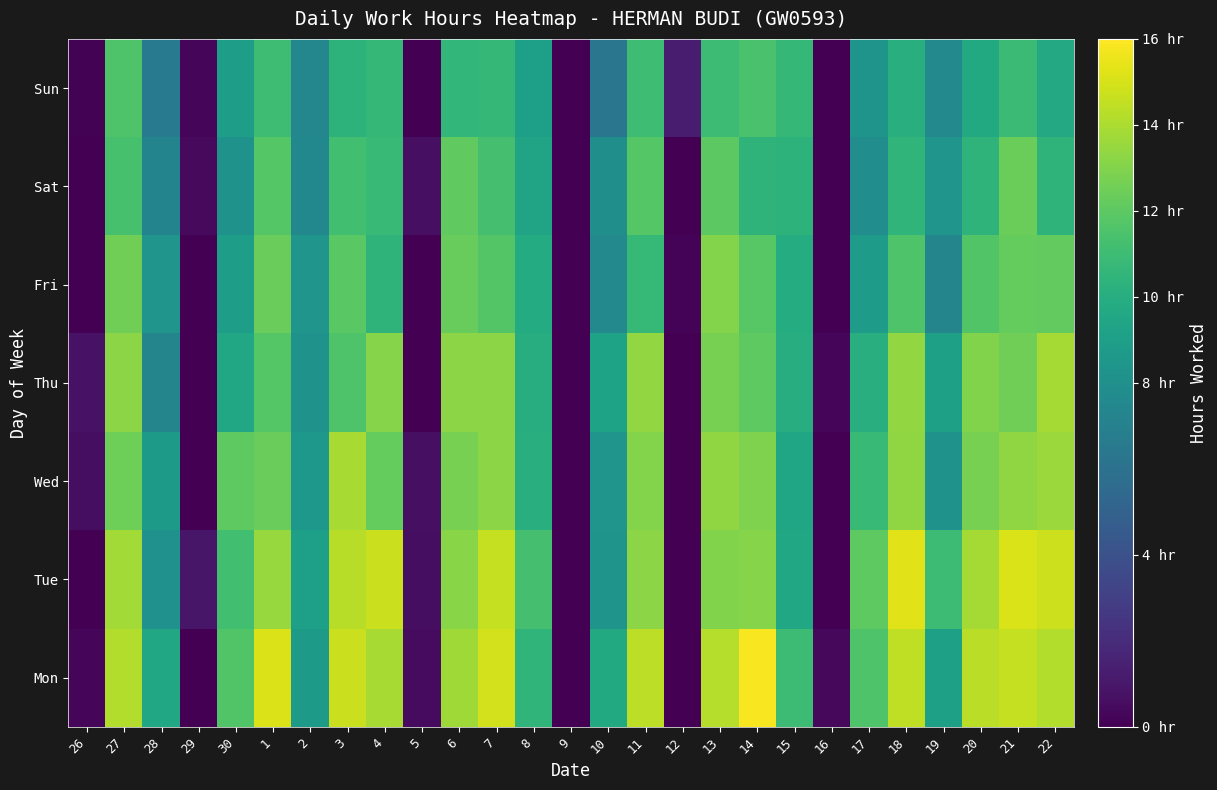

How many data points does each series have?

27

...

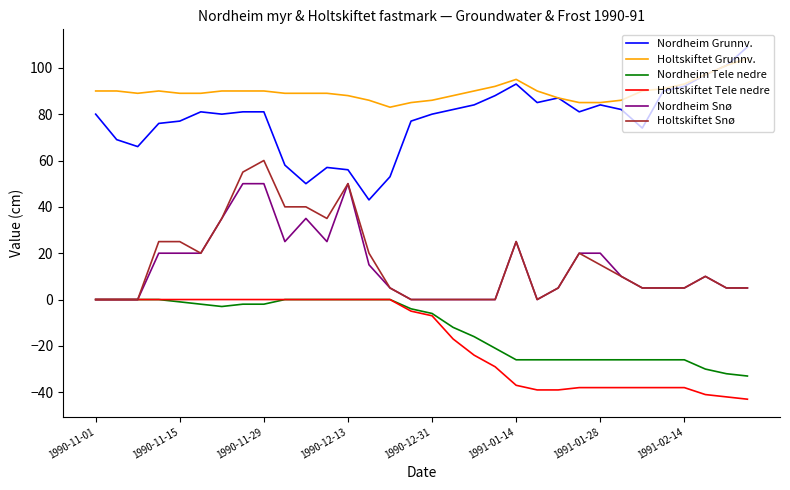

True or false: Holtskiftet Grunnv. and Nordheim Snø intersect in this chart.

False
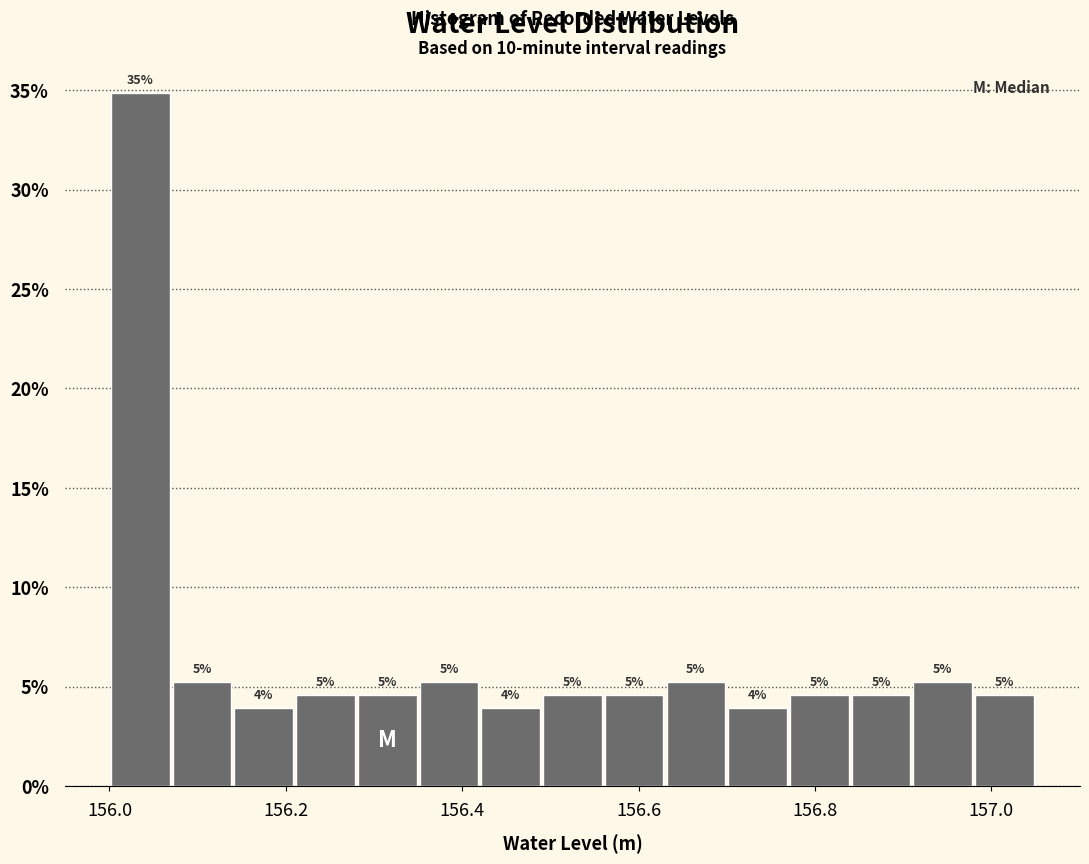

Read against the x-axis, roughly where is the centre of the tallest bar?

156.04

Work request
Return each line of the material above that contains the string "have". Case matters.

Output for this exercise
How many data points does each series have?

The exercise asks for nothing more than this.